• [The problem]:
Character for character, transcribe the entries below, minus the images.
Segment Start: Supplied records
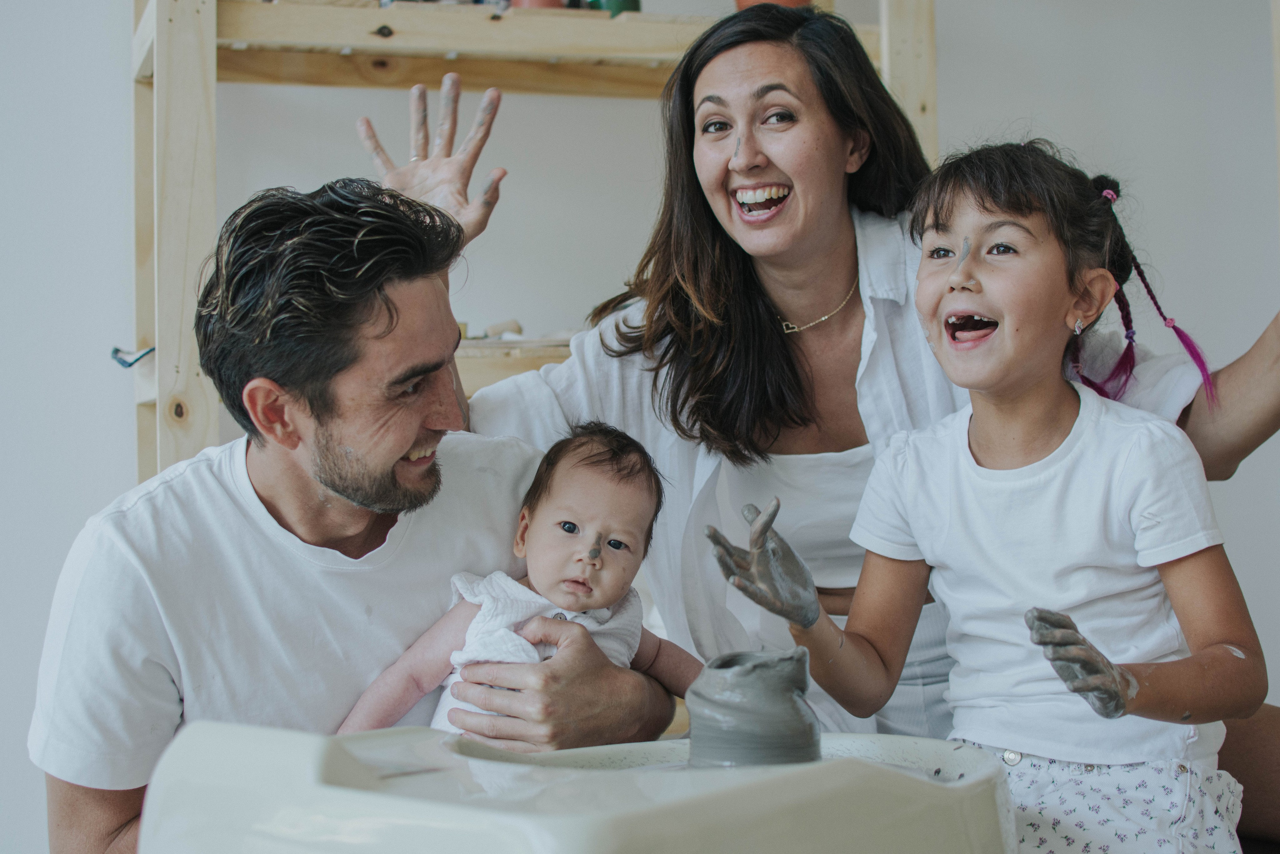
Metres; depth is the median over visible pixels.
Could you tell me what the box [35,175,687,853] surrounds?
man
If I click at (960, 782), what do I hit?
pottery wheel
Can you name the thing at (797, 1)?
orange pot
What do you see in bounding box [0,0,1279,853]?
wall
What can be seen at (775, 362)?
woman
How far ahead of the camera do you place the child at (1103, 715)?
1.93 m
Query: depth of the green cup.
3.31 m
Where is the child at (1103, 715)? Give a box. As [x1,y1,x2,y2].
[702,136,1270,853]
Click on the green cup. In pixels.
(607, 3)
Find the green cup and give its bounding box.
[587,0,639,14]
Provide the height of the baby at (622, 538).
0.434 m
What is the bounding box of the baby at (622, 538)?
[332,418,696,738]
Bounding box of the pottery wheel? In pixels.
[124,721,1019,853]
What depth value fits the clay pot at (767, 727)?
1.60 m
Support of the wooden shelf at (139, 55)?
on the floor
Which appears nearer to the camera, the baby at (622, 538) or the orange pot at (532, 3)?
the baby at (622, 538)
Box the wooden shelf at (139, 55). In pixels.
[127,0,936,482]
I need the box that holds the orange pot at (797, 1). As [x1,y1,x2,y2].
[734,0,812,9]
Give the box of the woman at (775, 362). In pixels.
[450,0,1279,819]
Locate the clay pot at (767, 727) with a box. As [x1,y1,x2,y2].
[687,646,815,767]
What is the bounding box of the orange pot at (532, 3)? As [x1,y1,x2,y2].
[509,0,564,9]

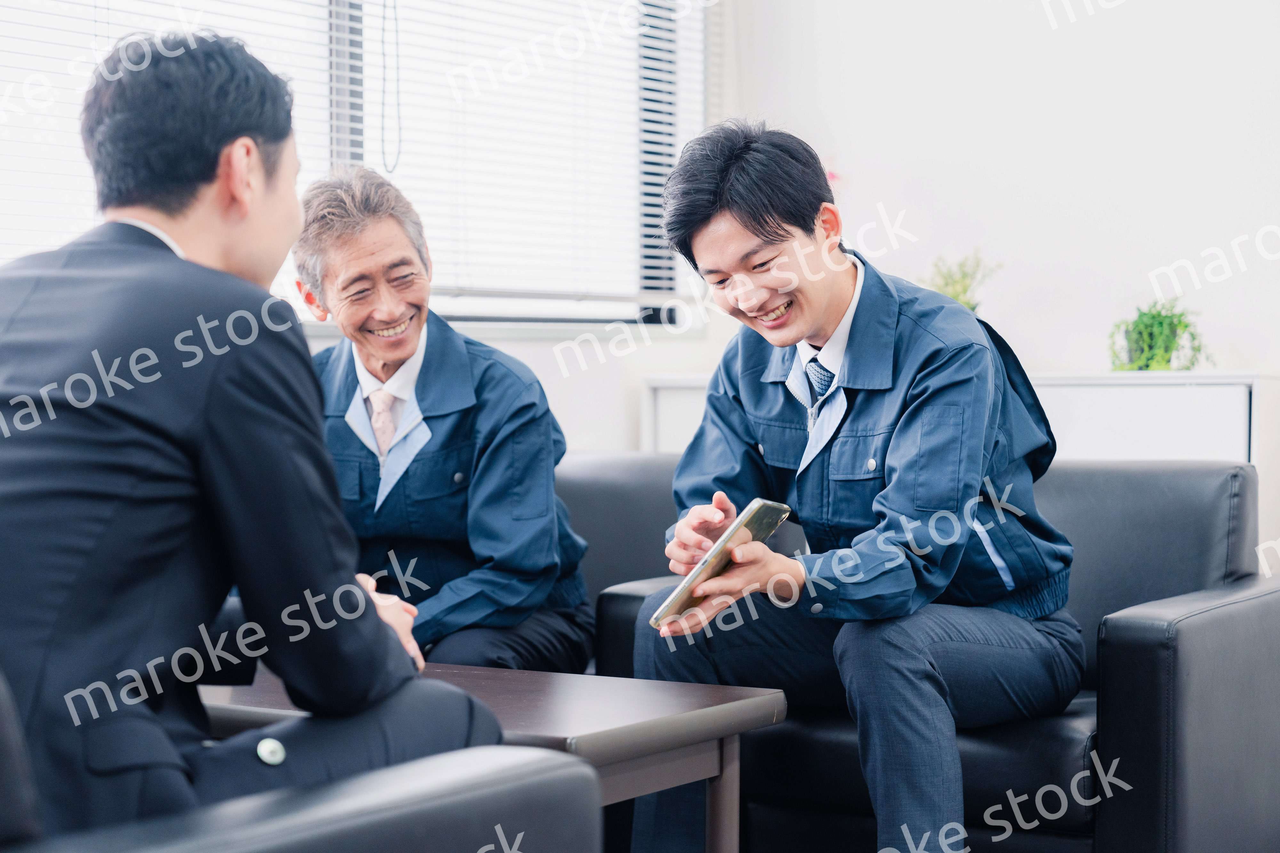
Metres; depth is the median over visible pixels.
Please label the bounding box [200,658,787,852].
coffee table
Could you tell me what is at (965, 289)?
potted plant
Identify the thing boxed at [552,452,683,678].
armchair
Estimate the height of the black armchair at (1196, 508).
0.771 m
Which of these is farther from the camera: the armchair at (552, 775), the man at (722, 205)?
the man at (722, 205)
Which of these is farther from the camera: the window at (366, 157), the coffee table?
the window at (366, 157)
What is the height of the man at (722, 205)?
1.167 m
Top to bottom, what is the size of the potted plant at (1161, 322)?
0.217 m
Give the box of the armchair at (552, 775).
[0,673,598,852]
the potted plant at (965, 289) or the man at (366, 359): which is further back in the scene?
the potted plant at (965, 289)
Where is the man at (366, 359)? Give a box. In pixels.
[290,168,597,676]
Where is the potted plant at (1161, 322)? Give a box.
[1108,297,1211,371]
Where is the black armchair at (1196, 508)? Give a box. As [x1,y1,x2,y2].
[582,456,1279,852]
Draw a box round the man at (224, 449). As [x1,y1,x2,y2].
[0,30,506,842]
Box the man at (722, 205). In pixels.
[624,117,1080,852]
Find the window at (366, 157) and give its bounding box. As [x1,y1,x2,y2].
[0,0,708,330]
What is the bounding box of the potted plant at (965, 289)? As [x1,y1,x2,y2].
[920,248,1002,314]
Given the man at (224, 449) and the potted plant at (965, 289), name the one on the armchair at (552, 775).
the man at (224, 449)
Segment End: Supplied records
• [Answer to the exercise]:
Metres; depth is the median over visible pixels.
Could you tell me what the box [35,175,687,853] surrounds?
man
If I click at (960, 782), what do I hit?
pottery wheel
Can you name the thing at (797, 1)?
orange pot
What do you see in bounding box [0,0,1279,853]?
wall
What can be seen at (775, 362)?
woman
How far ahead of the camera do you place the child at (1103, 715)?
1.93 m
Query: depth of the green cup.
3.31 m
Where is the child at (1103, 715)? Give a box. As [x1,y1,x2,y2].
[702,136,1270,853]
Click on the green cup. In pixels.
(607, 3)
Find the green cup and give its bounding box.
[587,0,639,14]
Provide the height of the baby at (622, 538).
0.434 m
What is the bounding box of the baby at (622, 538)?
[332,418,696,738]
Bounding box of the pottery wheel? In pixels.
[124,721,1019,853]
What depth value fits the clay pot at (767, 727)?
1.60 m
Support of the wooden shelf at (139, 55)?
on the floor
Which appears nearer to the camera, the baby at (622, 538) or the orange pot at (532, 3)?
the baby at (622, 538)
Box the wooden shelf at (139, 55). In pixels.
[127,0,936,482]
I need the box that holds the orange pot at (797, 1). As [x1,y1,x2,y2].
[734,0,812,9]
Give the box of the woman at (775, 362). In pixels.
[450,0,1279,819]
Locate the clay pot at (767, 727) with a box. As [x1,y1,x2,y2].
[687,646,815,767]
What is the bounding box of the orange pot at (532, 3)? As [x1,y1,x2,y2].
[509,0,564,9]

Metres; depth is the median over visible pixels.
Please label the bounding box [200,658,787,852].
coffee table
Could you tell me what is at (965, 289)?
potted plant
Identify the thing boxed at [552,452,683,678].
armchair
Estimate the height of the black armchair at (1196, 508).
0.771 m
Which of these is farther from the camera: the armchair at (552, 775), the man at (722, 205)?
the man at (722, 205)
Which of these is farther from the camera: the window at (366, 157), the coffee table?
the window at (366, 157)
What is the height of the man at (722, 205)?
1.167 m
Top to bottom, what is the size of the potted plant at (1161, 322)?
0.217 m
Give the box of the armchair at (552, 775).
[0,673,598,852]
the potted plant at (965, 289) or the man at (366, 359): which is further back in the scene?
the potted plant at (965, 289)
Where is the man at (366, 359)? Give a box. In pixels.
[290,168,597,676]
Where is the potted plant at (1161, 322)? Give a box.
[1108,297,1211,371]
Where is the black armchair at (1196, 508)? Give a box. As [x1,y1,x2,y2].
[582,456,1279,852]
Draw a box round the man at (224, 449). As [x1,y1,x2,y2].
[0,30,506,842]
Box the man at (722, 205). In pixels.
[624,117,1080,852]
Find the window at (366, 157) and give its bounding box. As [x1,y1,x2,y2].
[0,0,708,330]
What is the bounding box of the potted plant at (965, 289)? As [x1,y1,x2,y2].
[920,248,1002,314]
Given the man at (224, 449) and the potted plant at (965, 289), name the one on the armchair at (552, 775).
the man at (224, 449)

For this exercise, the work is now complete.